PASSAGE TO READ:
•••

- Film poster
- Directed by: Władysław Pasikowski
- Written by: Władysław Pasikowski
- Produced by: Juliusz Machulski
- Starring: Bogusław Linda Marek Kondrat Cezary Pazura Janusz Gajos Agnieszka Jaskółka Olaf Lubaszenko
- Cinematography: Paweł Edelman
- Edited by: Zbigniew Nicinski Wanda Zeman
- Music by: Michał Lorenc
- Distributed by: Agencja Produkcji Filmowej
- Release date: 20 November 1992;
- Running time: 104 minutes
- Country: Poland
- Language: Polish

= Pigs (1992 film) =

Psy (/pl/, "Dogs"), known in English as Pigs, is a 1992 Polish crime thriller directed by Władysław Pasikowski. The film was released on 20 November 1992. Two sequels have followed, 1994's Pigs 2: The Last Blood and 2020's Pigs 3.

•••

INFORMATION SUPPLIED:
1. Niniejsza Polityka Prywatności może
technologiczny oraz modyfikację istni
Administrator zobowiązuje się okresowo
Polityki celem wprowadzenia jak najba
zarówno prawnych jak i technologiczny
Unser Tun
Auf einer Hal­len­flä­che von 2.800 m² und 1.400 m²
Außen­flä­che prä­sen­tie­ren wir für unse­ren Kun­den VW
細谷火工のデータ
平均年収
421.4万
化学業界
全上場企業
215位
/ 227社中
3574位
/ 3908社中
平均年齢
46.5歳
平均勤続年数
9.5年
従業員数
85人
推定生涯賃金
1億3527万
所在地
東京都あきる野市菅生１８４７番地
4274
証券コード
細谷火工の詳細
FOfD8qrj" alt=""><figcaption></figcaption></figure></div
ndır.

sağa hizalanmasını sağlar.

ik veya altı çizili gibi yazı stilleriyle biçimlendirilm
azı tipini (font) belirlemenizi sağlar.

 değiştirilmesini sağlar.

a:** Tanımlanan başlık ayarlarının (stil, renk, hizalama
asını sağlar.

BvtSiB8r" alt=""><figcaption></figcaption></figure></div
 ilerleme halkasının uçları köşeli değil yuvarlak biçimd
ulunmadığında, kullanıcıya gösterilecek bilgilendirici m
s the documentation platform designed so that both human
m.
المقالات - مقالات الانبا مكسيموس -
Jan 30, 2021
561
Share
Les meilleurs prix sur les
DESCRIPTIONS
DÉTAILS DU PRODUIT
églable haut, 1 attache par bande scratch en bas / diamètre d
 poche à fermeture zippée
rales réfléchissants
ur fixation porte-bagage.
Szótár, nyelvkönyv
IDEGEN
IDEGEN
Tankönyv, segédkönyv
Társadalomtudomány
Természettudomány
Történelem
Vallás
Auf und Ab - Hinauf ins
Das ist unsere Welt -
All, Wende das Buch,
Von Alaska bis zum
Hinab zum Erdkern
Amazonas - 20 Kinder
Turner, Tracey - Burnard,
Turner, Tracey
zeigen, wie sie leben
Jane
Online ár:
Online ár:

•••

TASKS FOR THIS EXERCISE:
• a. How would the sentence "The film was released on 20 November 1992." from the Pigs article read in Spanish?
• b. Which actors does the Pigs article name under "Starring"?
The listing comes from a separate source, unrelated to the Pigs article.

RESPONSES BY ITEM NUMBER:
• a. La película se estrenó el 20 de noviembre de 1992.

• b. Bogusław Linda, Marek Kondrat, Cezary Pazura, Janusz Gajos, Agnieszka Jaskółka, Olaf Lubaszenko